Good news for mirrorless lovers.

Pushing mirrorless is a no-brainer -- the market is headed that way, it plays to the future seamless stills/video world, mirrorless cameras should be cheaper/easier to build so for a given market price they will have higher profit margins, etc.

But how and when to push mirrorless, however, is a quandary for the bigger companies. At some point, Rebels will pitch their mirrors (not now, but someday), then the XXD line, and so on until mirrors are only in the most demanding market segments (e.g. 1-series). How Canon chooses to do that, when Canon chooses to do that will have to be very carefully thought out.

- A

Frankly, I am surprised that the Rebels have not ditched their mirrors years ago. You would think that it is limiting to that line, a MILC would be a more sensible option.
 

Tugela

EOS R
Feb 12, 2014
873
23
neuroanatomist said:
Tugela said:
Because Canon markets products to all subsectors while their competitors focus on specific subsectors, Canon can lead the overall market share even while being beaten in the subsectors. They are just being beaten by different companies in different places. Which is why it is necessary to be cautious in reading too much into the overall percentages.

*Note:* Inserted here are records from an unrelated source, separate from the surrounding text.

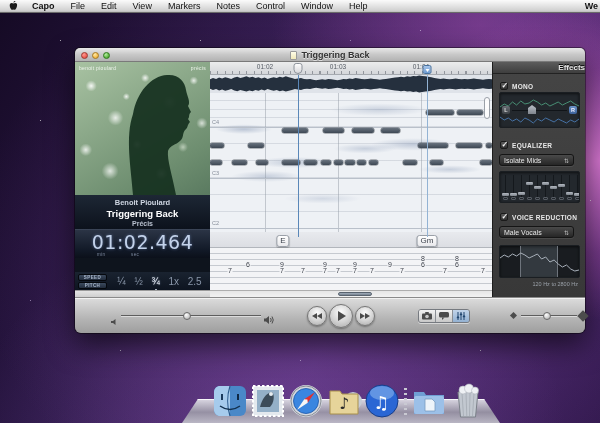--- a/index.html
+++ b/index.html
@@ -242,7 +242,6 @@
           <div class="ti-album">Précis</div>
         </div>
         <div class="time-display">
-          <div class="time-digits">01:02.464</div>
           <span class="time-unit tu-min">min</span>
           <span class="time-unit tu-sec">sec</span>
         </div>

If you look at only FF cameras I suspect that you will see market trends that are very different.

Is your suspicion based on any actual evidence?

For 2017, Sony announced via press release (i.e., made a big deal of it) that they were #2 in US FF ILC sales for two months of the year (passing Nikon). Nikon then announced via press release that they were #1 in FF ILC sales for one month of the year. Who do you suppose was #1 in FF ILC sales for the other 11 months of 2017? Pentax? ::) Leica? ::) ::)

So, as usual, your 'suspicion' is merely more of your typical rampant speculation based on 'facts' that are completely at odds with reality.

Does not change the fact that the OP was comparing apples to oranges and you know it. Canon's data is a conflation of many market spaces, whereas competitors have more targeted market spaces. Where Canon is positioned in the overall market therefore does not reflect how they are positioned in specific markets. Or is this concept too complex to understand?

If Sony were #2 in FF in the US, where MILCs are less popular, where do you think they ranked in other markets where MILCs are more popular? DSLR sales are dropping at a steady pace (around 9-10% per year), MILC sales are rising, and if this is not being driven by the NA market, it is being driven by other markets. That differential has to come from somewhere, and if it is not in NA then the differential is much more dramatic in places like Asia. For a camera company that is looking for growth potential, which market do you think they are likely to find it?

There are forces at play here that you clearly do not get. While you do not understand, both Canon and Nikon do, which is why both of them are likely to produce some sort of FF/APS-C MILC in the near future even if it is not as good as what companies like Sony and the others are making. There is a reason for them doing that, namely that they understand the market direction even if you do not.